(Pose estimation data)
--- START ---

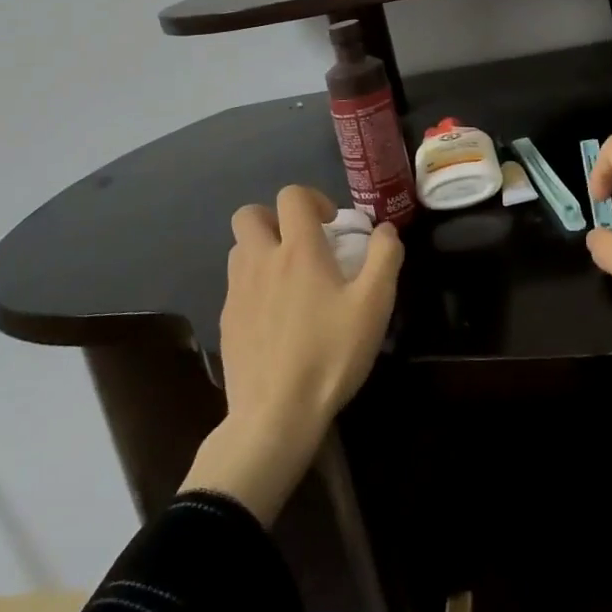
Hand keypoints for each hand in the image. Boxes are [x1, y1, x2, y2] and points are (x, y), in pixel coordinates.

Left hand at [179, 187, 401, 523]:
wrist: (275, 415)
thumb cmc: (329, 354)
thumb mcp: (374, 305)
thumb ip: (384, 258)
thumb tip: (385, 230)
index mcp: (298, 250)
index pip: (292, 196)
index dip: (313, 199)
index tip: (331, 224)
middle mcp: (261, 260)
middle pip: (250, 214)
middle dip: (275, 218)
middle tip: (301, 243)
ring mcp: (237, 291)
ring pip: (239, 248)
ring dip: (261, 249)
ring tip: (288, 277)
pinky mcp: (226, 321)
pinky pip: (235, 285)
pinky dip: (253, 285)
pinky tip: (275, 316)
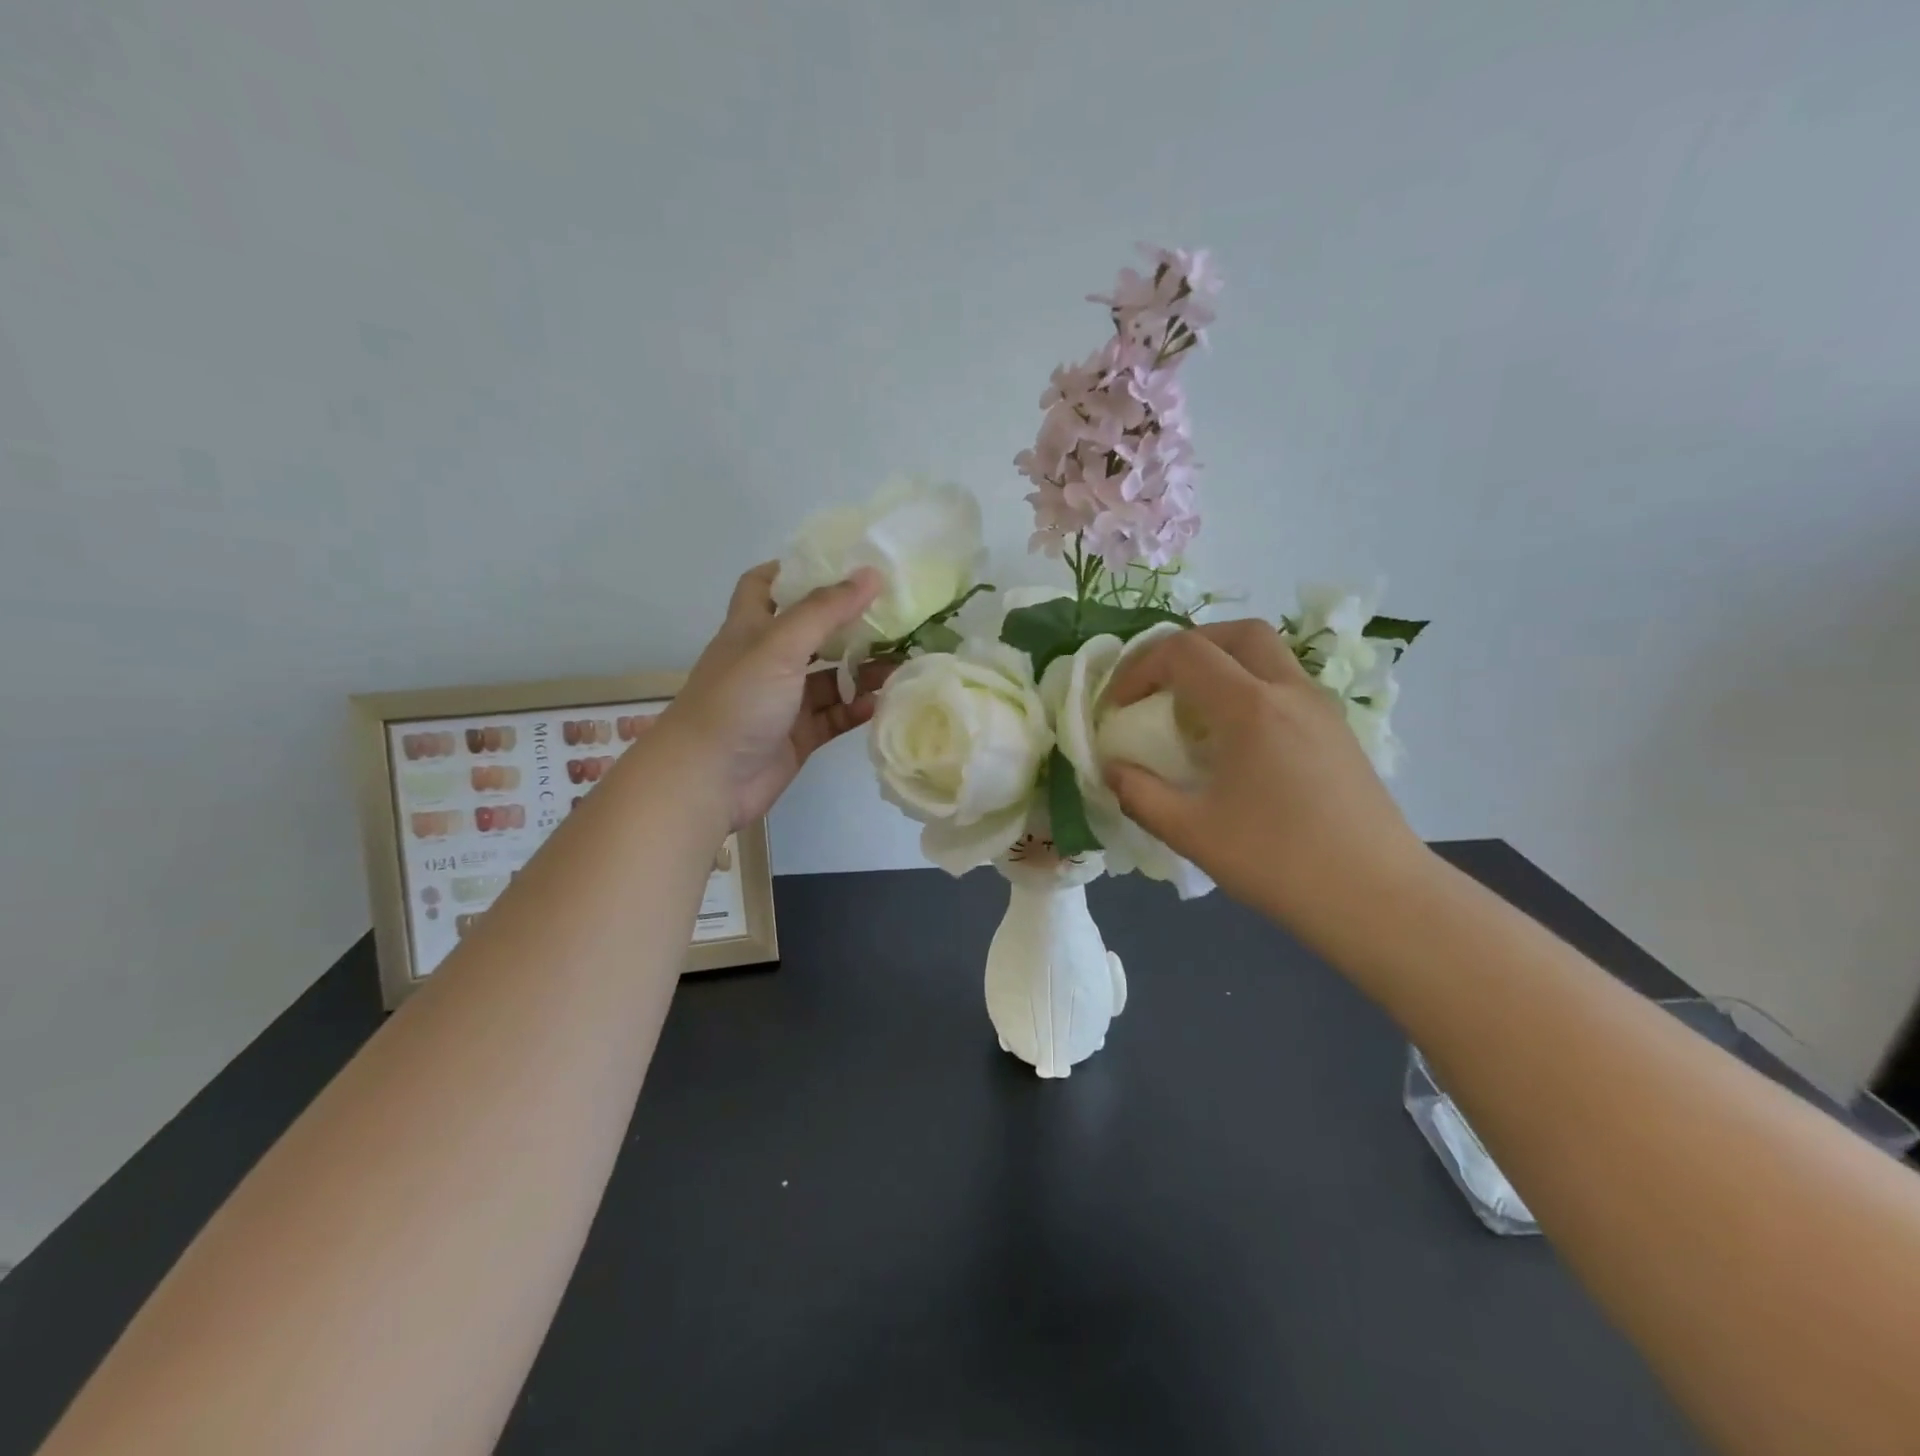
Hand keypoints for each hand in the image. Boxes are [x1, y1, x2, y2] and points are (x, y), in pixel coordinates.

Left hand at [663, 562, 890, 828]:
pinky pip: (835, 715)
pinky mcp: (798, 735)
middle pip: (812, 632)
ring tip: (903, 660)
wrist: (707, 781)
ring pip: (830, 677)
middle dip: (849, 623)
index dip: (795, 570)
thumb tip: (871, 573)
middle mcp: (768, 661)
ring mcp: (784, 701)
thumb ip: (825, 610)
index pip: (765, 585)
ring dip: (862, 670)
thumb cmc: (737, 702)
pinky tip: (884, 701)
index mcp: (751, 629)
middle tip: (894, 614)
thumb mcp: (779, 646)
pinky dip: (857, 708)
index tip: (840, 563)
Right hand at [1102, 620, 1428, 938]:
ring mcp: (1321, 708)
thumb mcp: (1191, 832)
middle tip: (1157, 685)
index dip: (1139, 669)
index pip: (1184, 652)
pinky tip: (1236, 739)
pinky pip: (1286, 683)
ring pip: (1268, 654)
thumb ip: (1139, 794)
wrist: (1378, 898)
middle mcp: (1289, 691)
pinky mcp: (1338, 731)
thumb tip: (1112, 769)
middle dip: (1186, 647)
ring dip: (1221, 663)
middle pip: (1235, 633)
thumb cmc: (1279, 862)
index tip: (1118, 707)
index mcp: (1250, 707)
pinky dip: (1249, 687)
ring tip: (1193, 710)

--- END ---

■ Task prompt
From top to bottom, restate the records above exactly and omit every picture.

■ Response area
Hand keypoints for each hand in the image. Boxes are [x1, y1, x2, y2] and points are (x, y), in pixel coordinates.

Left hand at [179, 187, 401, 523]:
wrist: (275, 415)
thumb cmc: (329, 354)
thumb mcp: (374, 305)
thumb ip: (384, 258)
thumb tip: (385, 230)
index mcp: (298, 250)
index pip: (292, 196)
index dip: (313, 199)
index tip: (331, 224)
middle mcp: (261, 260)
middle pip: (250, 214)
middle dip: (275, 218)
middle tip: (301, 243)
ring mcp: (237, 291)
ring pip: (239, 248)
ring dip: (261, 249)
ring tip: (288, 277)
pinky mcp: (226, 321)
pinky pip: (235, 285)
pinky dip: (253, 285)
pinky tip: (275, 316)
Hand keypoints for each hand in the image. Boxes are [x1, y1, x2, y2] and points are (x, y), in pixel coordinates.

Left hand at [663, 562, 890, 828]:
pinky pip: (835, 715)
pinky mcp: (798, 735)
middle pip: (812, 632)
ring tip: (903, 660)
wrist: (707, 781)
ring pip: (830, 677)
middle dip: (849, 623)
index dip: (795, 570)
thumb tip: (871, 573)
middle mcp: (768, 661)
ring mcp: (784, 701)
thumb ip: (825, 610)
index pip: (765, 585)
ring dip: (862, 670)
thumb cmc: (737, 702)
pinky tip: (884, 701)
index mcp: (751, 629)
middle tip: (894, 614)
thumb mcp: (779, 646)
pinky dip: (857, 708)
index tip: (840, 563)
Right hand at [1102, 620, 1428, 938]:
ring mcp: (1321, 708)
thumb mcp: (1191, 832)
middle tip: (1157, 685)
index dip: (1139, 669)
index pip: (1184, 652)
pinky tip: (1236, 739)
pinky pip: (1286, 683)
ring pip: (1268, 654)
thumb ip: (1139, 794)
wrist: (1378, 898)
middle mcp: (1289, 691)
pinky mcp: (1338, 731)
thumb tip: (1112, 769)
middle dip: (1186, 647)
ring dip: (1221, 663)
middle pip: (1235, 633)
thumb cmc: (1279, 862)
index tip: (1118, 707)
index mcp: (1250, 707)
pinky dip: (1249, 687)
ring tip: (1193, 710)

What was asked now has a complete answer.